Repeat the records below exactly, leaving out every picture.

- - - - - - -

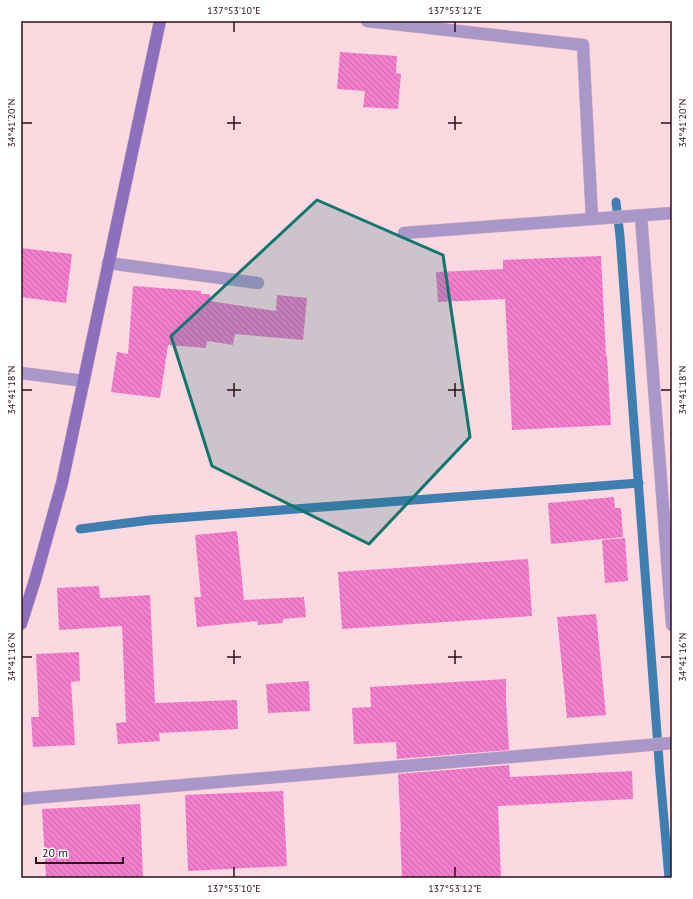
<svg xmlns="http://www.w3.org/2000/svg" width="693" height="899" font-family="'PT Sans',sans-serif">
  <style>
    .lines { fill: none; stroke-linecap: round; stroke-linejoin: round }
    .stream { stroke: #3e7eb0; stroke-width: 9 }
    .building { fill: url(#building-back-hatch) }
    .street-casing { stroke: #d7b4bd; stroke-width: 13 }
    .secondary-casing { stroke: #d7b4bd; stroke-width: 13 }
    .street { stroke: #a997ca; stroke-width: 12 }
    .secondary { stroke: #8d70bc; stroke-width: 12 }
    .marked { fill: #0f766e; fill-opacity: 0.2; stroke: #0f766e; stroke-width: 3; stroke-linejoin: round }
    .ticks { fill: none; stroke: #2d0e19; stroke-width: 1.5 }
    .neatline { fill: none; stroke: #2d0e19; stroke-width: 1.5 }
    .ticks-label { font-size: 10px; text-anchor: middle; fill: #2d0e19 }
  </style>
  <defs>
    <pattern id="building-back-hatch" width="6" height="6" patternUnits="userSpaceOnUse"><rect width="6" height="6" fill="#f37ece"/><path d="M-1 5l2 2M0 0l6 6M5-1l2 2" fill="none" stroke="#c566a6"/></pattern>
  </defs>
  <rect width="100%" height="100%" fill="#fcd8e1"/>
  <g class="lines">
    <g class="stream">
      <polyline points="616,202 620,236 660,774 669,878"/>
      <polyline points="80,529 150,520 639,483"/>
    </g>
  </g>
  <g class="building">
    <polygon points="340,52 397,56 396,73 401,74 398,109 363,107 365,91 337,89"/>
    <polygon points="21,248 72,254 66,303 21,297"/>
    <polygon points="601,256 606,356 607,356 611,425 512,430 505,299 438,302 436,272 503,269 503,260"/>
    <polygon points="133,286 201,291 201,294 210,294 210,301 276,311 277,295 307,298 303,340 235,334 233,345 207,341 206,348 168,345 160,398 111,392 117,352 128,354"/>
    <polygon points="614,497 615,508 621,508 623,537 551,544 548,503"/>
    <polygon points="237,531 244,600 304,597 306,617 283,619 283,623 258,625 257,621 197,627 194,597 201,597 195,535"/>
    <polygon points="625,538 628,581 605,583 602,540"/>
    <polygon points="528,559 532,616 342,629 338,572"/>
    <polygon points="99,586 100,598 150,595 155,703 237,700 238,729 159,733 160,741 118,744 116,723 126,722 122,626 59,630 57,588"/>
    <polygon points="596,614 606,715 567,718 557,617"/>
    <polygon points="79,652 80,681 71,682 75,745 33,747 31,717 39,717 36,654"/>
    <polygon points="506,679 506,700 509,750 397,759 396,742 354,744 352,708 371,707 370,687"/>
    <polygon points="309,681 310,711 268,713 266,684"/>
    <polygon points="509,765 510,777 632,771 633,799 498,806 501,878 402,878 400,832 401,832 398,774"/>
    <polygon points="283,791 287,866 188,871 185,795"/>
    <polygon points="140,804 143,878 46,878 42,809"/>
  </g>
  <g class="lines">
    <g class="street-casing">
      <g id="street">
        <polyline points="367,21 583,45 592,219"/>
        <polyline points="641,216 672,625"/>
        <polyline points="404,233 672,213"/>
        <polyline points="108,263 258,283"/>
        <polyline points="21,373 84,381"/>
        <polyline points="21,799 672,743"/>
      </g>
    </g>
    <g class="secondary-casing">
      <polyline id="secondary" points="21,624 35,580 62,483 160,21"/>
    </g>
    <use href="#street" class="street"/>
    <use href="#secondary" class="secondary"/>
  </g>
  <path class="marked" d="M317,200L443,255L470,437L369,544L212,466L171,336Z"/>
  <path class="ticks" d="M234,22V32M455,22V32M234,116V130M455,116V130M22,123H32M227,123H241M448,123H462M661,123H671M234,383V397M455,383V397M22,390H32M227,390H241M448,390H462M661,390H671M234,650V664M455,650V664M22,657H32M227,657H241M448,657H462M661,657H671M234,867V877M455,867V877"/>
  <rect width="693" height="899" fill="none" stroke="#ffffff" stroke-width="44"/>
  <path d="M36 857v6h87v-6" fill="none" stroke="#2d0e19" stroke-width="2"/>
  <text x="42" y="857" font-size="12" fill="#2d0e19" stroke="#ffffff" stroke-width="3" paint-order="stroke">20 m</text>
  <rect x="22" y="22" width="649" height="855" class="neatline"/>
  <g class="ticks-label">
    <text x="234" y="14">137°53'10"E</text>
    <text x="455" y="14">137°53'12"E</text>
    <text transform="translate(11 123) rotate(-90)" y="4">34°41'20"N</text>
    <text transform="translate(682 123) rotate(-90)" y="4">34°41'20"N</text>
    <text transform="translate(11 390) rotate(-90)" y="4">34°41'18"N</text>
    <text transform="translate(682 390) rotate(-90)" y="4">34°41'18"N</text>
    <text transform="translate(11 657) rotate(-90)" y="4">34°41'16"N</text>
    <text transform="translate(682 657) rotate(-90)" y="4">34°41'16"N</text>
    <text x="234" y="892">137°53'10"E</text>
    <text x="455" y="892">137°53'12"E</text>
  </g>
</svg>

- - - - - - -

• _SOLVED PROBLEM_:
<svg xmlns="http://www.w3.org/2000/svg" width="693" height="899" font-family="'PT Sans',sans-serif">
  <style>
    .lines { fill: none; stroke-linecap: round; stroke-linejoin: round }
    .stream { stroke: #3e7eb0; stroke-width: 9 }
    .building { fill: url(#building-back-hatch) }
    .street-casing { stroke: #d7b4bd; stroke-width: 13 }
    .secondary-casing { stroke: #d7b4bd; stroke-width: 13 }
    .street { stroke: #a997ca; stroke-width: 12 }
    .secondary { stroke: #8d70bc; stroke-width: 12 }
    .marked { fill: #0f766e; fill-opacity: 0.2; stroke: #0f766e; stroke-width: 3; stroke-linejoin: round }
    .ticks { fill: none; stroke: #2d0e19; stroke-width: 1.5 }
    .neatline { fill: none; stroke: #2d0e19; stroke-width: 1.5 }
    .ticks-label { font-size: 10px; text-anchor: middle; fill: #2d0e19 }
  </style>
  <defs>
    <pattern id="building-back-hatch" width="6" height="6" patternUnits="userSpaceOnUse"><rect width="6" height="6" fill="#f37ece"/><path d="M-1 5l2 2M0 0l6 6M5-1l2 2" fill="none" stroke="#c566a6"/></pattern>
  </defs>
  <rect width="100%" height="100%" fill="#fcd8e1"/>
  <g class="lines">
    <g class="stream">
      <polyline points="616,202 620,236 660,774 669,878"/>
      <polyline points="80,529 150,520 639,483"/>
    </g>
  </g>
  <g class="building">
    <polygon points="340,52 397,56 396,73 401,74 398,109 363,107 365,91 337,89"/>
    <polygon points="21,248 72,254 66,303 21,297"/>
    <polygon points="601,256 606,356 607,356 611,425 512,430 505,299 438,302 436,272 503,269 503,260"/>
    <polygon points="133,286 201,291 201,294 210,294 210,301 276,311 277,295 307,298 303,340 235,334 233,345 207,341 206,348 168,345 160,398 111,392 117,352 128,354"/>
    <polygon points="614,497 615,508 621,508 623,537 551,544 548,503"/>
    <polygon points="237,531 244,600 304,597 306,617 283,619 283,623 258,625 257,621 197,627 194,597 201,597 195,535"/>
    <polygon points="625,538 628,581 605,583 602,540"/>
    <polygon points="528,559 532,616 342,629 338,572"/>
    <polygon points="99,586 100,598 150,595 155,703 237,700 238,729 159,733 160,741 118,744 116,723 126,722 122,626 59,630 57,588"/>
    <polygon points="596,614 606,715 567,718 557,617"/>
    <polygon points="79,652 80,681 71,682 75,745 33,747 31,717 39,717 36,654"/>
    <polygon points="506,679 506,700 509,750 397,759 396,742 354,744 352,708 371,707 370,687"/>
    <polygon points="309,681 310,711 268,713 266,684"/>
    <polygon points="509,765 510,777 632,771 633,799 498,806 501,878 402,878 400,832 401,832 398,774"/>
    <polygon points="283,791 287,866 188,871 185,795"/>
    <polygon points="140,804 143,878 46,878 42,809"/>
  </g>
  <g class="lines">
    <g class="street-casing">
      <g id="street">
        <polyline points="367,21 583,45 592,219"/>
        <polyline points="641,216 672,625"/>
        <polyline points="404,233 672,213"/>
        <polyline points="108,263 258,283"/>
        <polyline points="21,373 84,381"/>
        <polyline points="21,799 672,743"/>
      </g>
    </g>
    <g class="secondary-casing">
      <polyline id="secondary" points="21,624 35,580 62,483 160,21"/>
    </g>
    <use href="#street" class="street"/>
    <use href="#secondary" class="secondary"/>
  </g>
  <path class="marked" d="M317,200L443,255L470,437L369,544L212,466L171,336Z"/>
  <path class="ticks" d="M234,22V32M455,22V32M234,116V130M455,116V130M22,123H32M227,123H241M448,123H462M661,123H671M234,383V397M455,383V397M22,390H32M227,390H241M448,390H462M661,390H671M234,650V664M455,650V664M22,657H32M227,657H241M448,657H462M661,657H671M234,867V877M455,867V877"/>
  <rect width="693" height="899" fill="none" stroke="#ffffff" stroke-width="44"/>
  <path d="M36 857v6h87v-6" fill="none" stroke="#2d0e19" stroke-width="2"/>
  <text x="42" y="857" font-size="12" fill="#2d0e19" stroke="#ffffff" stroke-width="3" paint-order="stroke">20 m</text>
  <rect x="22" y="22" width="649" height="855" class="neatline"/>
  <g class="ticks-label">
    <text x="234" y="14">137°53'10"E</text>
    <text x="455" y="14">137°53'12"E</text>
    <text transform="translate(11 123) rotate(-90)" y="4">34°41'20"N</text>
    <text transform="translate(682 123) rotate(-90)" y="4">34°41'20"N</text>
    <text transform="translate(11 390) rotate(-90)" y="4">34°41'18"N</text>
    <text transform="translate(682 390) rotate(-90)" y="4">34°41'18"N</text>
    <text transform="translate(11 657) rotate(-90)" y="4">34°41'16"N</text>
    <text transform="translate(682 657) rotate(-90)" y="4">34°41'16"N</text>
    <text x="234" y="892">137°53'10"E</text>
    <text x="455" y="892">137°53'12"E</text>
  </g>
</svg>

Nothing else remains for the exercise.